■ PROBLEMS TO WORK ON
1. List the motivations for attending graduate school that the writer gives in the post about writing a statement of purpose.
2. Resume the post about writing a statement of purpose, picking up after its final sentence.

■ TEXT PROVIDED
==========

First off I did read the top thread about SOPs and so I know that they aren't too important.

That said... I'm struggling writing one. I do have motivations for why I want to go to graduate school (want to do research, develop methodologies etc. and also apply it to help people analyze social issues) that is convincingly motivated by my background and life. And I have a math background so I am confident that I could handle the sophistication of a graduate school program. But I don't have enough experience doing statistics to be able to (in my opinion) convincingly talk about research interests. Like sure I could say that I read about e.g. machine learning or Bayesian inference in a book and I think it's really interesting, but I have never actually done serious work in them so does it really mean anything to say that? I just think it'd sound really fake and sounds like I'm really just using buzzwords (which honestly isn't so far from the truth).

And without any real research interest, is there a way that I can convince graduate schools that I'm serious, or that they should take a chance on me? And is there any way that I can convince a school that I am seriously interested in their program when I don't even have a real research interest?

I hope what I am asking is making sense. Thank you in advance for all of the help.

==========

■ RAW DATA
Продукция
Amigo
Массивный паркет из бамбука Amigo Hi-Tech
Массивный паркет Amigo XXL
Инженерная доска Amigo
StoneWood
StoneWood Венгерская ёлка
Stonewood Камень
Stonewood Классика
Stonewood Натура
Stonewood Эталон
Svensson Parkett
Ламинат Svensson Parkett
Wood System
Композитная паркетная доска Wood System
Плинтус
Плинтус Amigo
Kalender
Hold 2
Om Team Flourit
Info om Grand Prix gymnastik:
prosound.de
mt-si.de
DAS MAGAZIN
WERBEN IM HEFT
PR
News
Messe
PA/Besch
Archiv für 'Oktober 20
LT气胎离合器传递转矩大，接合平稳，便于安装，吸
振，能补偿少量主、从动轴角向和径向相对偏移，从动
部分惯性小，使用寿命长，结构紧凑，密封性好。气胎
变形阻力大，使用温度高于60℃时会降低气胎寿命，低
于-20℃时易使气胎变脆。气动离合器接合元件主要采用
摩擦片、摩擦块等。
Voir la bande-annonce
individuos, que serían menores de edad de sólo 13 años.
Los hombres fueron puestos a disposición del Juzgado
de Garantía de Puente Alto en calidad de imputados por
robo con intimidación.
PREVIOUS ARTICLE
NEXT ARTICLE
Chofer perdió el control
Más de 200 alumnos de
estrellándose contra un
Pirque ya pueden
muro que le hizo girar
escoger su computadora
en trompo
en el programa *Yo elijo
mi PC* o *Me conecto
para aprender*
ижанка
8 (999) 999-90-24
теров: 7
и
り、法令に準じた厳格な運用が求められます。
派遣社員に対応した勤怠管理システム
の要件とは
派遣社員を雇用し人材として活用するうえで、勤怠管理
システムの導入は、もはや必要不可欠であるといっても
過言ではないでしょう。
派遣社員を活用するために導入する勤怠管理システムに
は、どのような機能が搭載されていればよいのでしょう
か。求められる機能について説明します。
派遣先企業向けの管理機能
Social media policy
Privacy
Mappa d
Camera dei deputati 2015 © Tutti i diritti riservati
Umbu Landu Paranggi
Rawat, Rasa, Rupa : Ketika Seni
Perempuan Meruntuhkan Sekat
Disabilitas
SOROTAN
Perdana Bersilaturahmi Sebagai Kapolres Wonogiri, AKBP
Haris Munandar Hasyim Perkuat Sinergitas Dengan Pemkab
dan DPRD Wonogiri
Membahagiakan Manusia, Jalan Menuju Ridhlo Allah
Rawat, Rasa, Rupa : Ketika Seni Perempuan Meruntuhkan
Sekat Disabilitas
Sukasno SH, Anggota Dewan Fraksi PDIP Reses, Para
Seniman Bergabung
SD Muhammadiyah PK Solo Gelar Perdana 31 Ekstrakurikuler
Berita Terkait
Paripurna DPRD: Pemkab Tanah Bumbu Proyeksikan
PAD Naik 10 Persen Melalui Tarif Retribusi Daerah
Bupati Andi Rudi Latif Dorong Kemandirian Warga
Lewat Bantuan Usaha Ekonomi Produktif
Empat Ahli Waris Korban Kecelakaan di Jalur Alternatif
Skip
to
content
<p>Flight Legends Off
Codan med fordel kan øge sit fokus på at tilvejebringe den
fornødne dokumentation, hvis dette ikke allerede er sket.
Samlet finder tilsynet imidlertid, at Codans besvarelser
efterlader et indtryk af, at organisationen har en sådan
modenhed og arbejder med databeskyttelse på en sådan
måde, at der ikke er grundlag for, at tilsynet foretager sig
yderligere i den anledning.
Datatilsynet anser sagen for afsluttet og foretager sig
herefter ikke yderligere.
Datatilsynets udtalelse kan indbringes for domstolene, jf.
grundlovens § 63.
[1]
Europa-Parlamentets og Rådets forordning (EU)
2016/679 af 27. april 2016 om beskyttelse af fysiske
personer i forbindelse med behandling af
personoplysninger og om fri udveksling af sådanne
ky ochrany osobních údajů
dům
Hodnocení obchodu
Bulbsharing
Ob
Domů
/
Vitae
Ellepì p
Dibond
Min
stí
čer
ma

==========

■ ANSWERS PROVIDED
1.
- Doing research
- Developing methodologies
- Applying it to help people analyze social issues

2.
Posted

This is a great question! In my experience, admissions committees can sniff out if you're being fake, especially about research interests. It's okay to not have a specific research area you want to focus on, that's why there is time in the program to "advisor shop" after the  qualifier. 

It sounds to me like you should stick to generics. Why you like statistics, how you think there is an interesting intersection between statistics and social issues. How your lived experiences have set you up to actually have a desire to solve those issues, etc. 

Hope this helps!

Posted

Only a tiny proportion of applicants can speak credibly about "real" research interests (i.e., potential dissertation topics) that would resonate with faculty. Most with previous "research experience" have only applied existing methods; very few have developed anything novel. Heck, most PhD students can't really articulate a dissertation-worthy research program until they're into their second (often third) year of the program.

Short answer: Write what you know, and don't try to overreach.